Friday, October 21, 2011

President Obama Commits To Carrying Out Bush Plan To Leave Iraq By End of Year

There's quite a bit of Internet angst among certain folks complaining that President Obama is somehow engaging in a change of course about the continued presence of US troops in Iraq when he announced today that but for a contingent of troops to guard the US embassy in Baghdad, all the troops will be returning to their primary bases by the end of the year.

President Obama isn't changing US policy. He's carrying it out.

This is a US policy enacted by President Bush and enacted pursuant to a Status of Forces Agreement. Pursuant to that agreement, Iraq and the US agree that all American forces would be withdrawn no later than December 31, 2011. That was an agreement entered into on November 17, 2008, and also called for US combat forces to be withdrawn from Iraqi cities no later than June 30, 2009. These are timetables put in place by President Bush, and President Obama is carrying them out (and incidentally belatedly keeps a campaign pledge from 2008.)

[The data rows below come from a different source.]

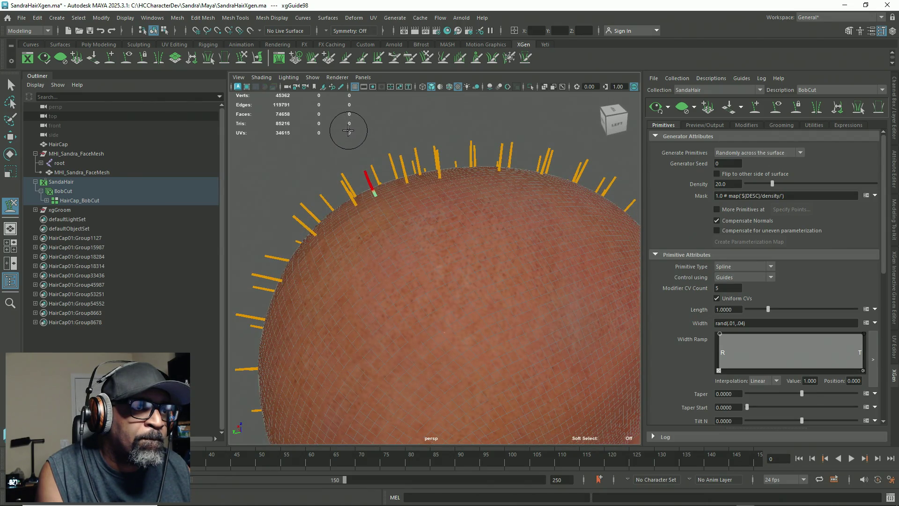
{"action": "mouse_move", "coordinate": [436, 285]}
{"action": "left_mouse_down", "text": "alt"}
{"action": "mouse_move", "coordinate": [470, 289]}
{"action": "mouse_move", "coordinate": [476, 307]}
{"action": "left_mouse_up", "text": "alt"}
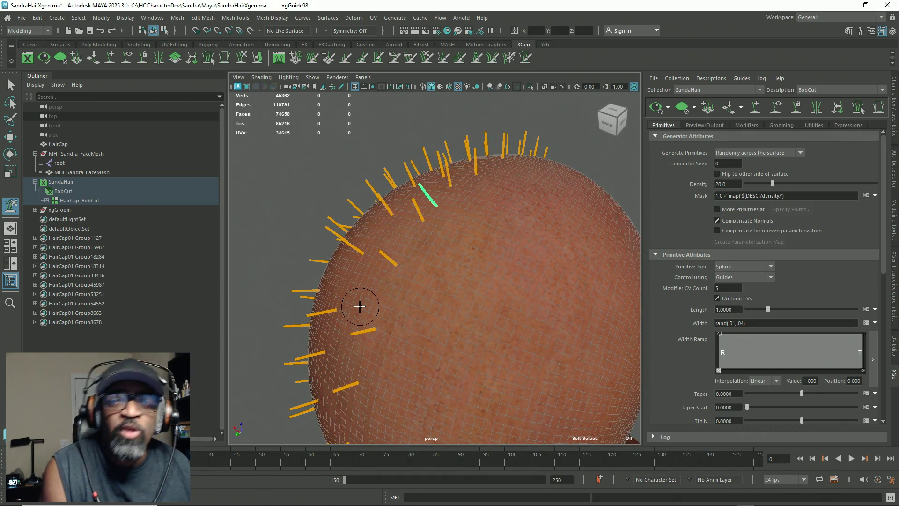
{"action": "mouse_move", "coordinate": [417, 272]}
{"action": "left_mouse_down", "text": "alt"}
{"action": "mouse_move", "coordinate": [562, 245]}
{"action": "mouse_move", "coordinate": [498, 195]}
{"action": "left_mouse_up", "text": "alt"}
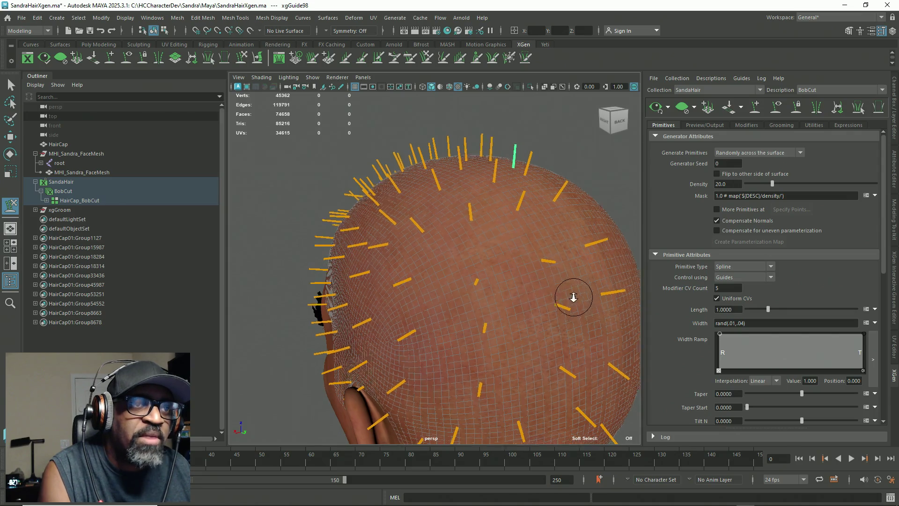
{"action": "right_click_drag", "start_coordinate": [537, 264], "coordinate": [482, 237], "text": "alt"}
{"action": "mouse_move", "coordinate": [482, 237]}
{"action": "left_mouse_down", "text": "alt"}
{"action": "mouse_move", "coordinate": [458, 264]}
{"action": "mouse_move", "coordinate": [428, 251]}
{"action": "mouse_move", "coordinate": [437, 243]}
{"action": "left_mouse_up", "text": "alt"}
{"action": "mouse_move", "coordinate": [449, 210]}
{"action": "left_mouse_down", "text": "alt"}
{"action": "mouse_move", "coordinate": [487, 283]}
{"action": "mouse_move", "coordinate": [448, 273]}
{"action": "mouse_move", "coordinate": [427, 218]}
{"action": "mouse_move", "coordinate": [474, 263]}
{"action": "mouse_move", "coordinate": [507, 254]}
{"action": "mouse_move", "coordinate": [478, 238]}
{"action": "left_mouse_up", "text": "alt"}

That isn't to say that the agreement couldn't be amended. The US and Iraqi government were trying to negotiate a plan to continue basing troops in Iraq, but the Iraqis didn't want to grant immunity to US troops operating there and the US wasn't going to keep troops in Iraq should they be subject to prosecution locally.

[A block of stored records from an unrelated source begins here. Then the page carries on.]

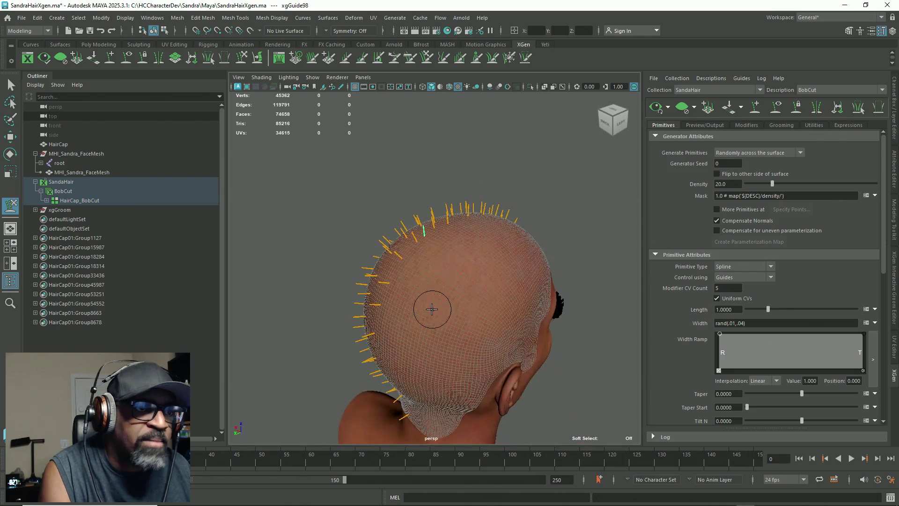
{"action": "left_click", "coordinate": [112, 58]}
{"action": "mouse_move", "coordinate": [488, 234]}
{"action": "left_mouse_down", "text": "alt"}
{"action": "mouse_move", "coordinate": [438, 257]}
{"action": "mouse_move", "coordinate": [457, 283]}
{"action": "mouse_move", "coordinate": [508, 295]}
{"action": "mouse_move", "coordinate": [539, 283]}
{"action": "mouse_move", "coordinate": [576, 288]}
{"action": "mouse_move", "coordinate": [596, 269]}
{"action": "mouse_move", "coordinate": [615, 286]}
{"action": "mouse_move", "coordinate": [602, 260]}
{"action": "mouse_move", "coordinate": [593, 275]}
{"action": "left_mouse_up", "text": "alt"}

Now, does this adversely affect Iraq's security? Absolutely. It means that they have to stand up against an ongoing threat from neighboring Iran (some things never change) without a US countervailing presence. Are they nearly as capable as they should be (or were when the US was backing them up)? No, but by bringing the troops home, the Army can begin the process of reducing its costs, reduce manpower and assets deployed, replace used and worn out equipment, and most importantly, allow troops to return to their home bases to rejoin their families. On the whole, this benefits the US and reduces a major source of government expenditures for the long term.

I would have liked to see an ongoing military deployment of troops there - invited to remain by the Iraqi government precisely as a means to stabilize the region and to thwart potential moves by Iran, but that wont be the case - at least for now. We're still in places like Bahrain, and their sociopolitical situation is a mess - so shifting certain assets to Iraq could make sense from that perspective as well.